An interesting parallel is a dialog by Jesus with the chief priests and the Pharisees after telling a parable about a landowner who planted a vineyard and the terrible actions of the tenets in Mathew 21:42-46. In Jesus’ first visitation, he said that He, as the stone, would grind to powder those who rejected Christ, and that the kingdom was to be taken from Israel and given to the Church (the nation producing fruits). Similarly, in Daniel, when the stone strikes the image at its feet, the image is pulverized and the Gentile kingdoms and influence over Jerusalem and Israel, ends. The kingdom becomes the millennial reign of Christ. The parallel and application between the two descriptions is striking.
Another passage in scripture brings further light as to the full content and attributes of this mountain that grows in place of the statue (the statue represents the contiguous rule of the Gentiles over the affairs of Israel). The passage is found in Isaiah 2:2-4.

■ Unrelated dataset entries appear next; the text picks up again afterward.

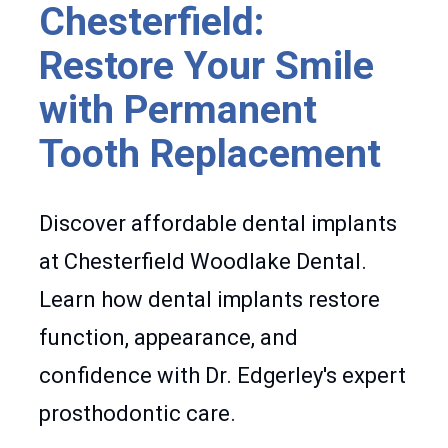
Chesterfield:
Restore Your Smile
with Permanent
Tooth Replacement
Discover affordable dental implants
at Chesterfield Woodlake Dental.
Learn how dental implants restore
function, appearance, and
confidence with Dr. Edgerley's expert
prosthodontic care.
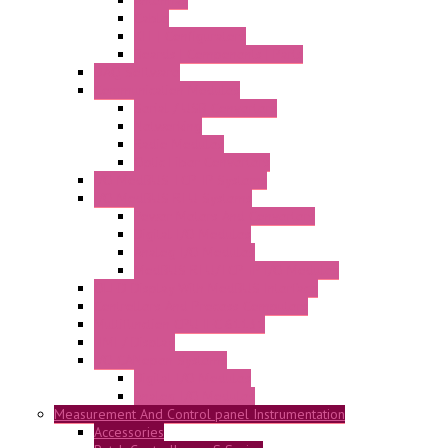
Antennas
Cable
KIT | Configurators
Boards | Components | Parts
DAQ Software
Communication Modules
Serial / USB Converters
Networking
Radio Modules
Optic Fiber Converters
I/O ModBUS TCP-IP Systems
I/O ModBUS RTU Systems
Power Meters And Converters
Digital I/O Modules
Analog I/O Modules
ModBUS RTU/TCP-IP I/O Modules
OLED Display With ModBUS Interface
Controllers And Process Computers
Multifunction CPU IEC 61131
HMI / Display
I/O CANopen Systems
Digital I/O Modules
Analog I/O Modules
Measurement And Control panel Instrumentation
Accessories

In Daniel 2:46-49, the king demonstrates a complete wonderment at what Daniel revealed to him. The king does the only thing he knows, which is to fall on his face and worship Daniel, and command others to offer oblations and sweet odors to him. With emphasis, Daniel pointed out that all that was given to him was from God, the king responded and acknowledged and repeated what Daniel said about our God; that the Lord is the God of gods, the Lord of kings, and revealer of secrets. At this time, the king is still a polytheist and does not understand the truth at this second exchange with Daniel. He does not truly acknowledge that the God of Israel is the only one and true God, and that there are none beside him.
This passage shows that the king was overwhelmed and understood the great blessings bestowed upon him by the Lord, as he gave many gifts to Daniel. This includes making Daniel ruler over the whole province of Babylon, and chief of the governors and over all the wise men of Babylon.
Finally, Daniel did not forget his friends, with whom he confided in and were prayer partners with Daniel. Upon his request to the king, Nebuchadnezzar set Shadrach, Meshack, and Abednego, over the affairs of the province of Babylon and were under Daniel. Daniel was the one to sit in the gate of the king.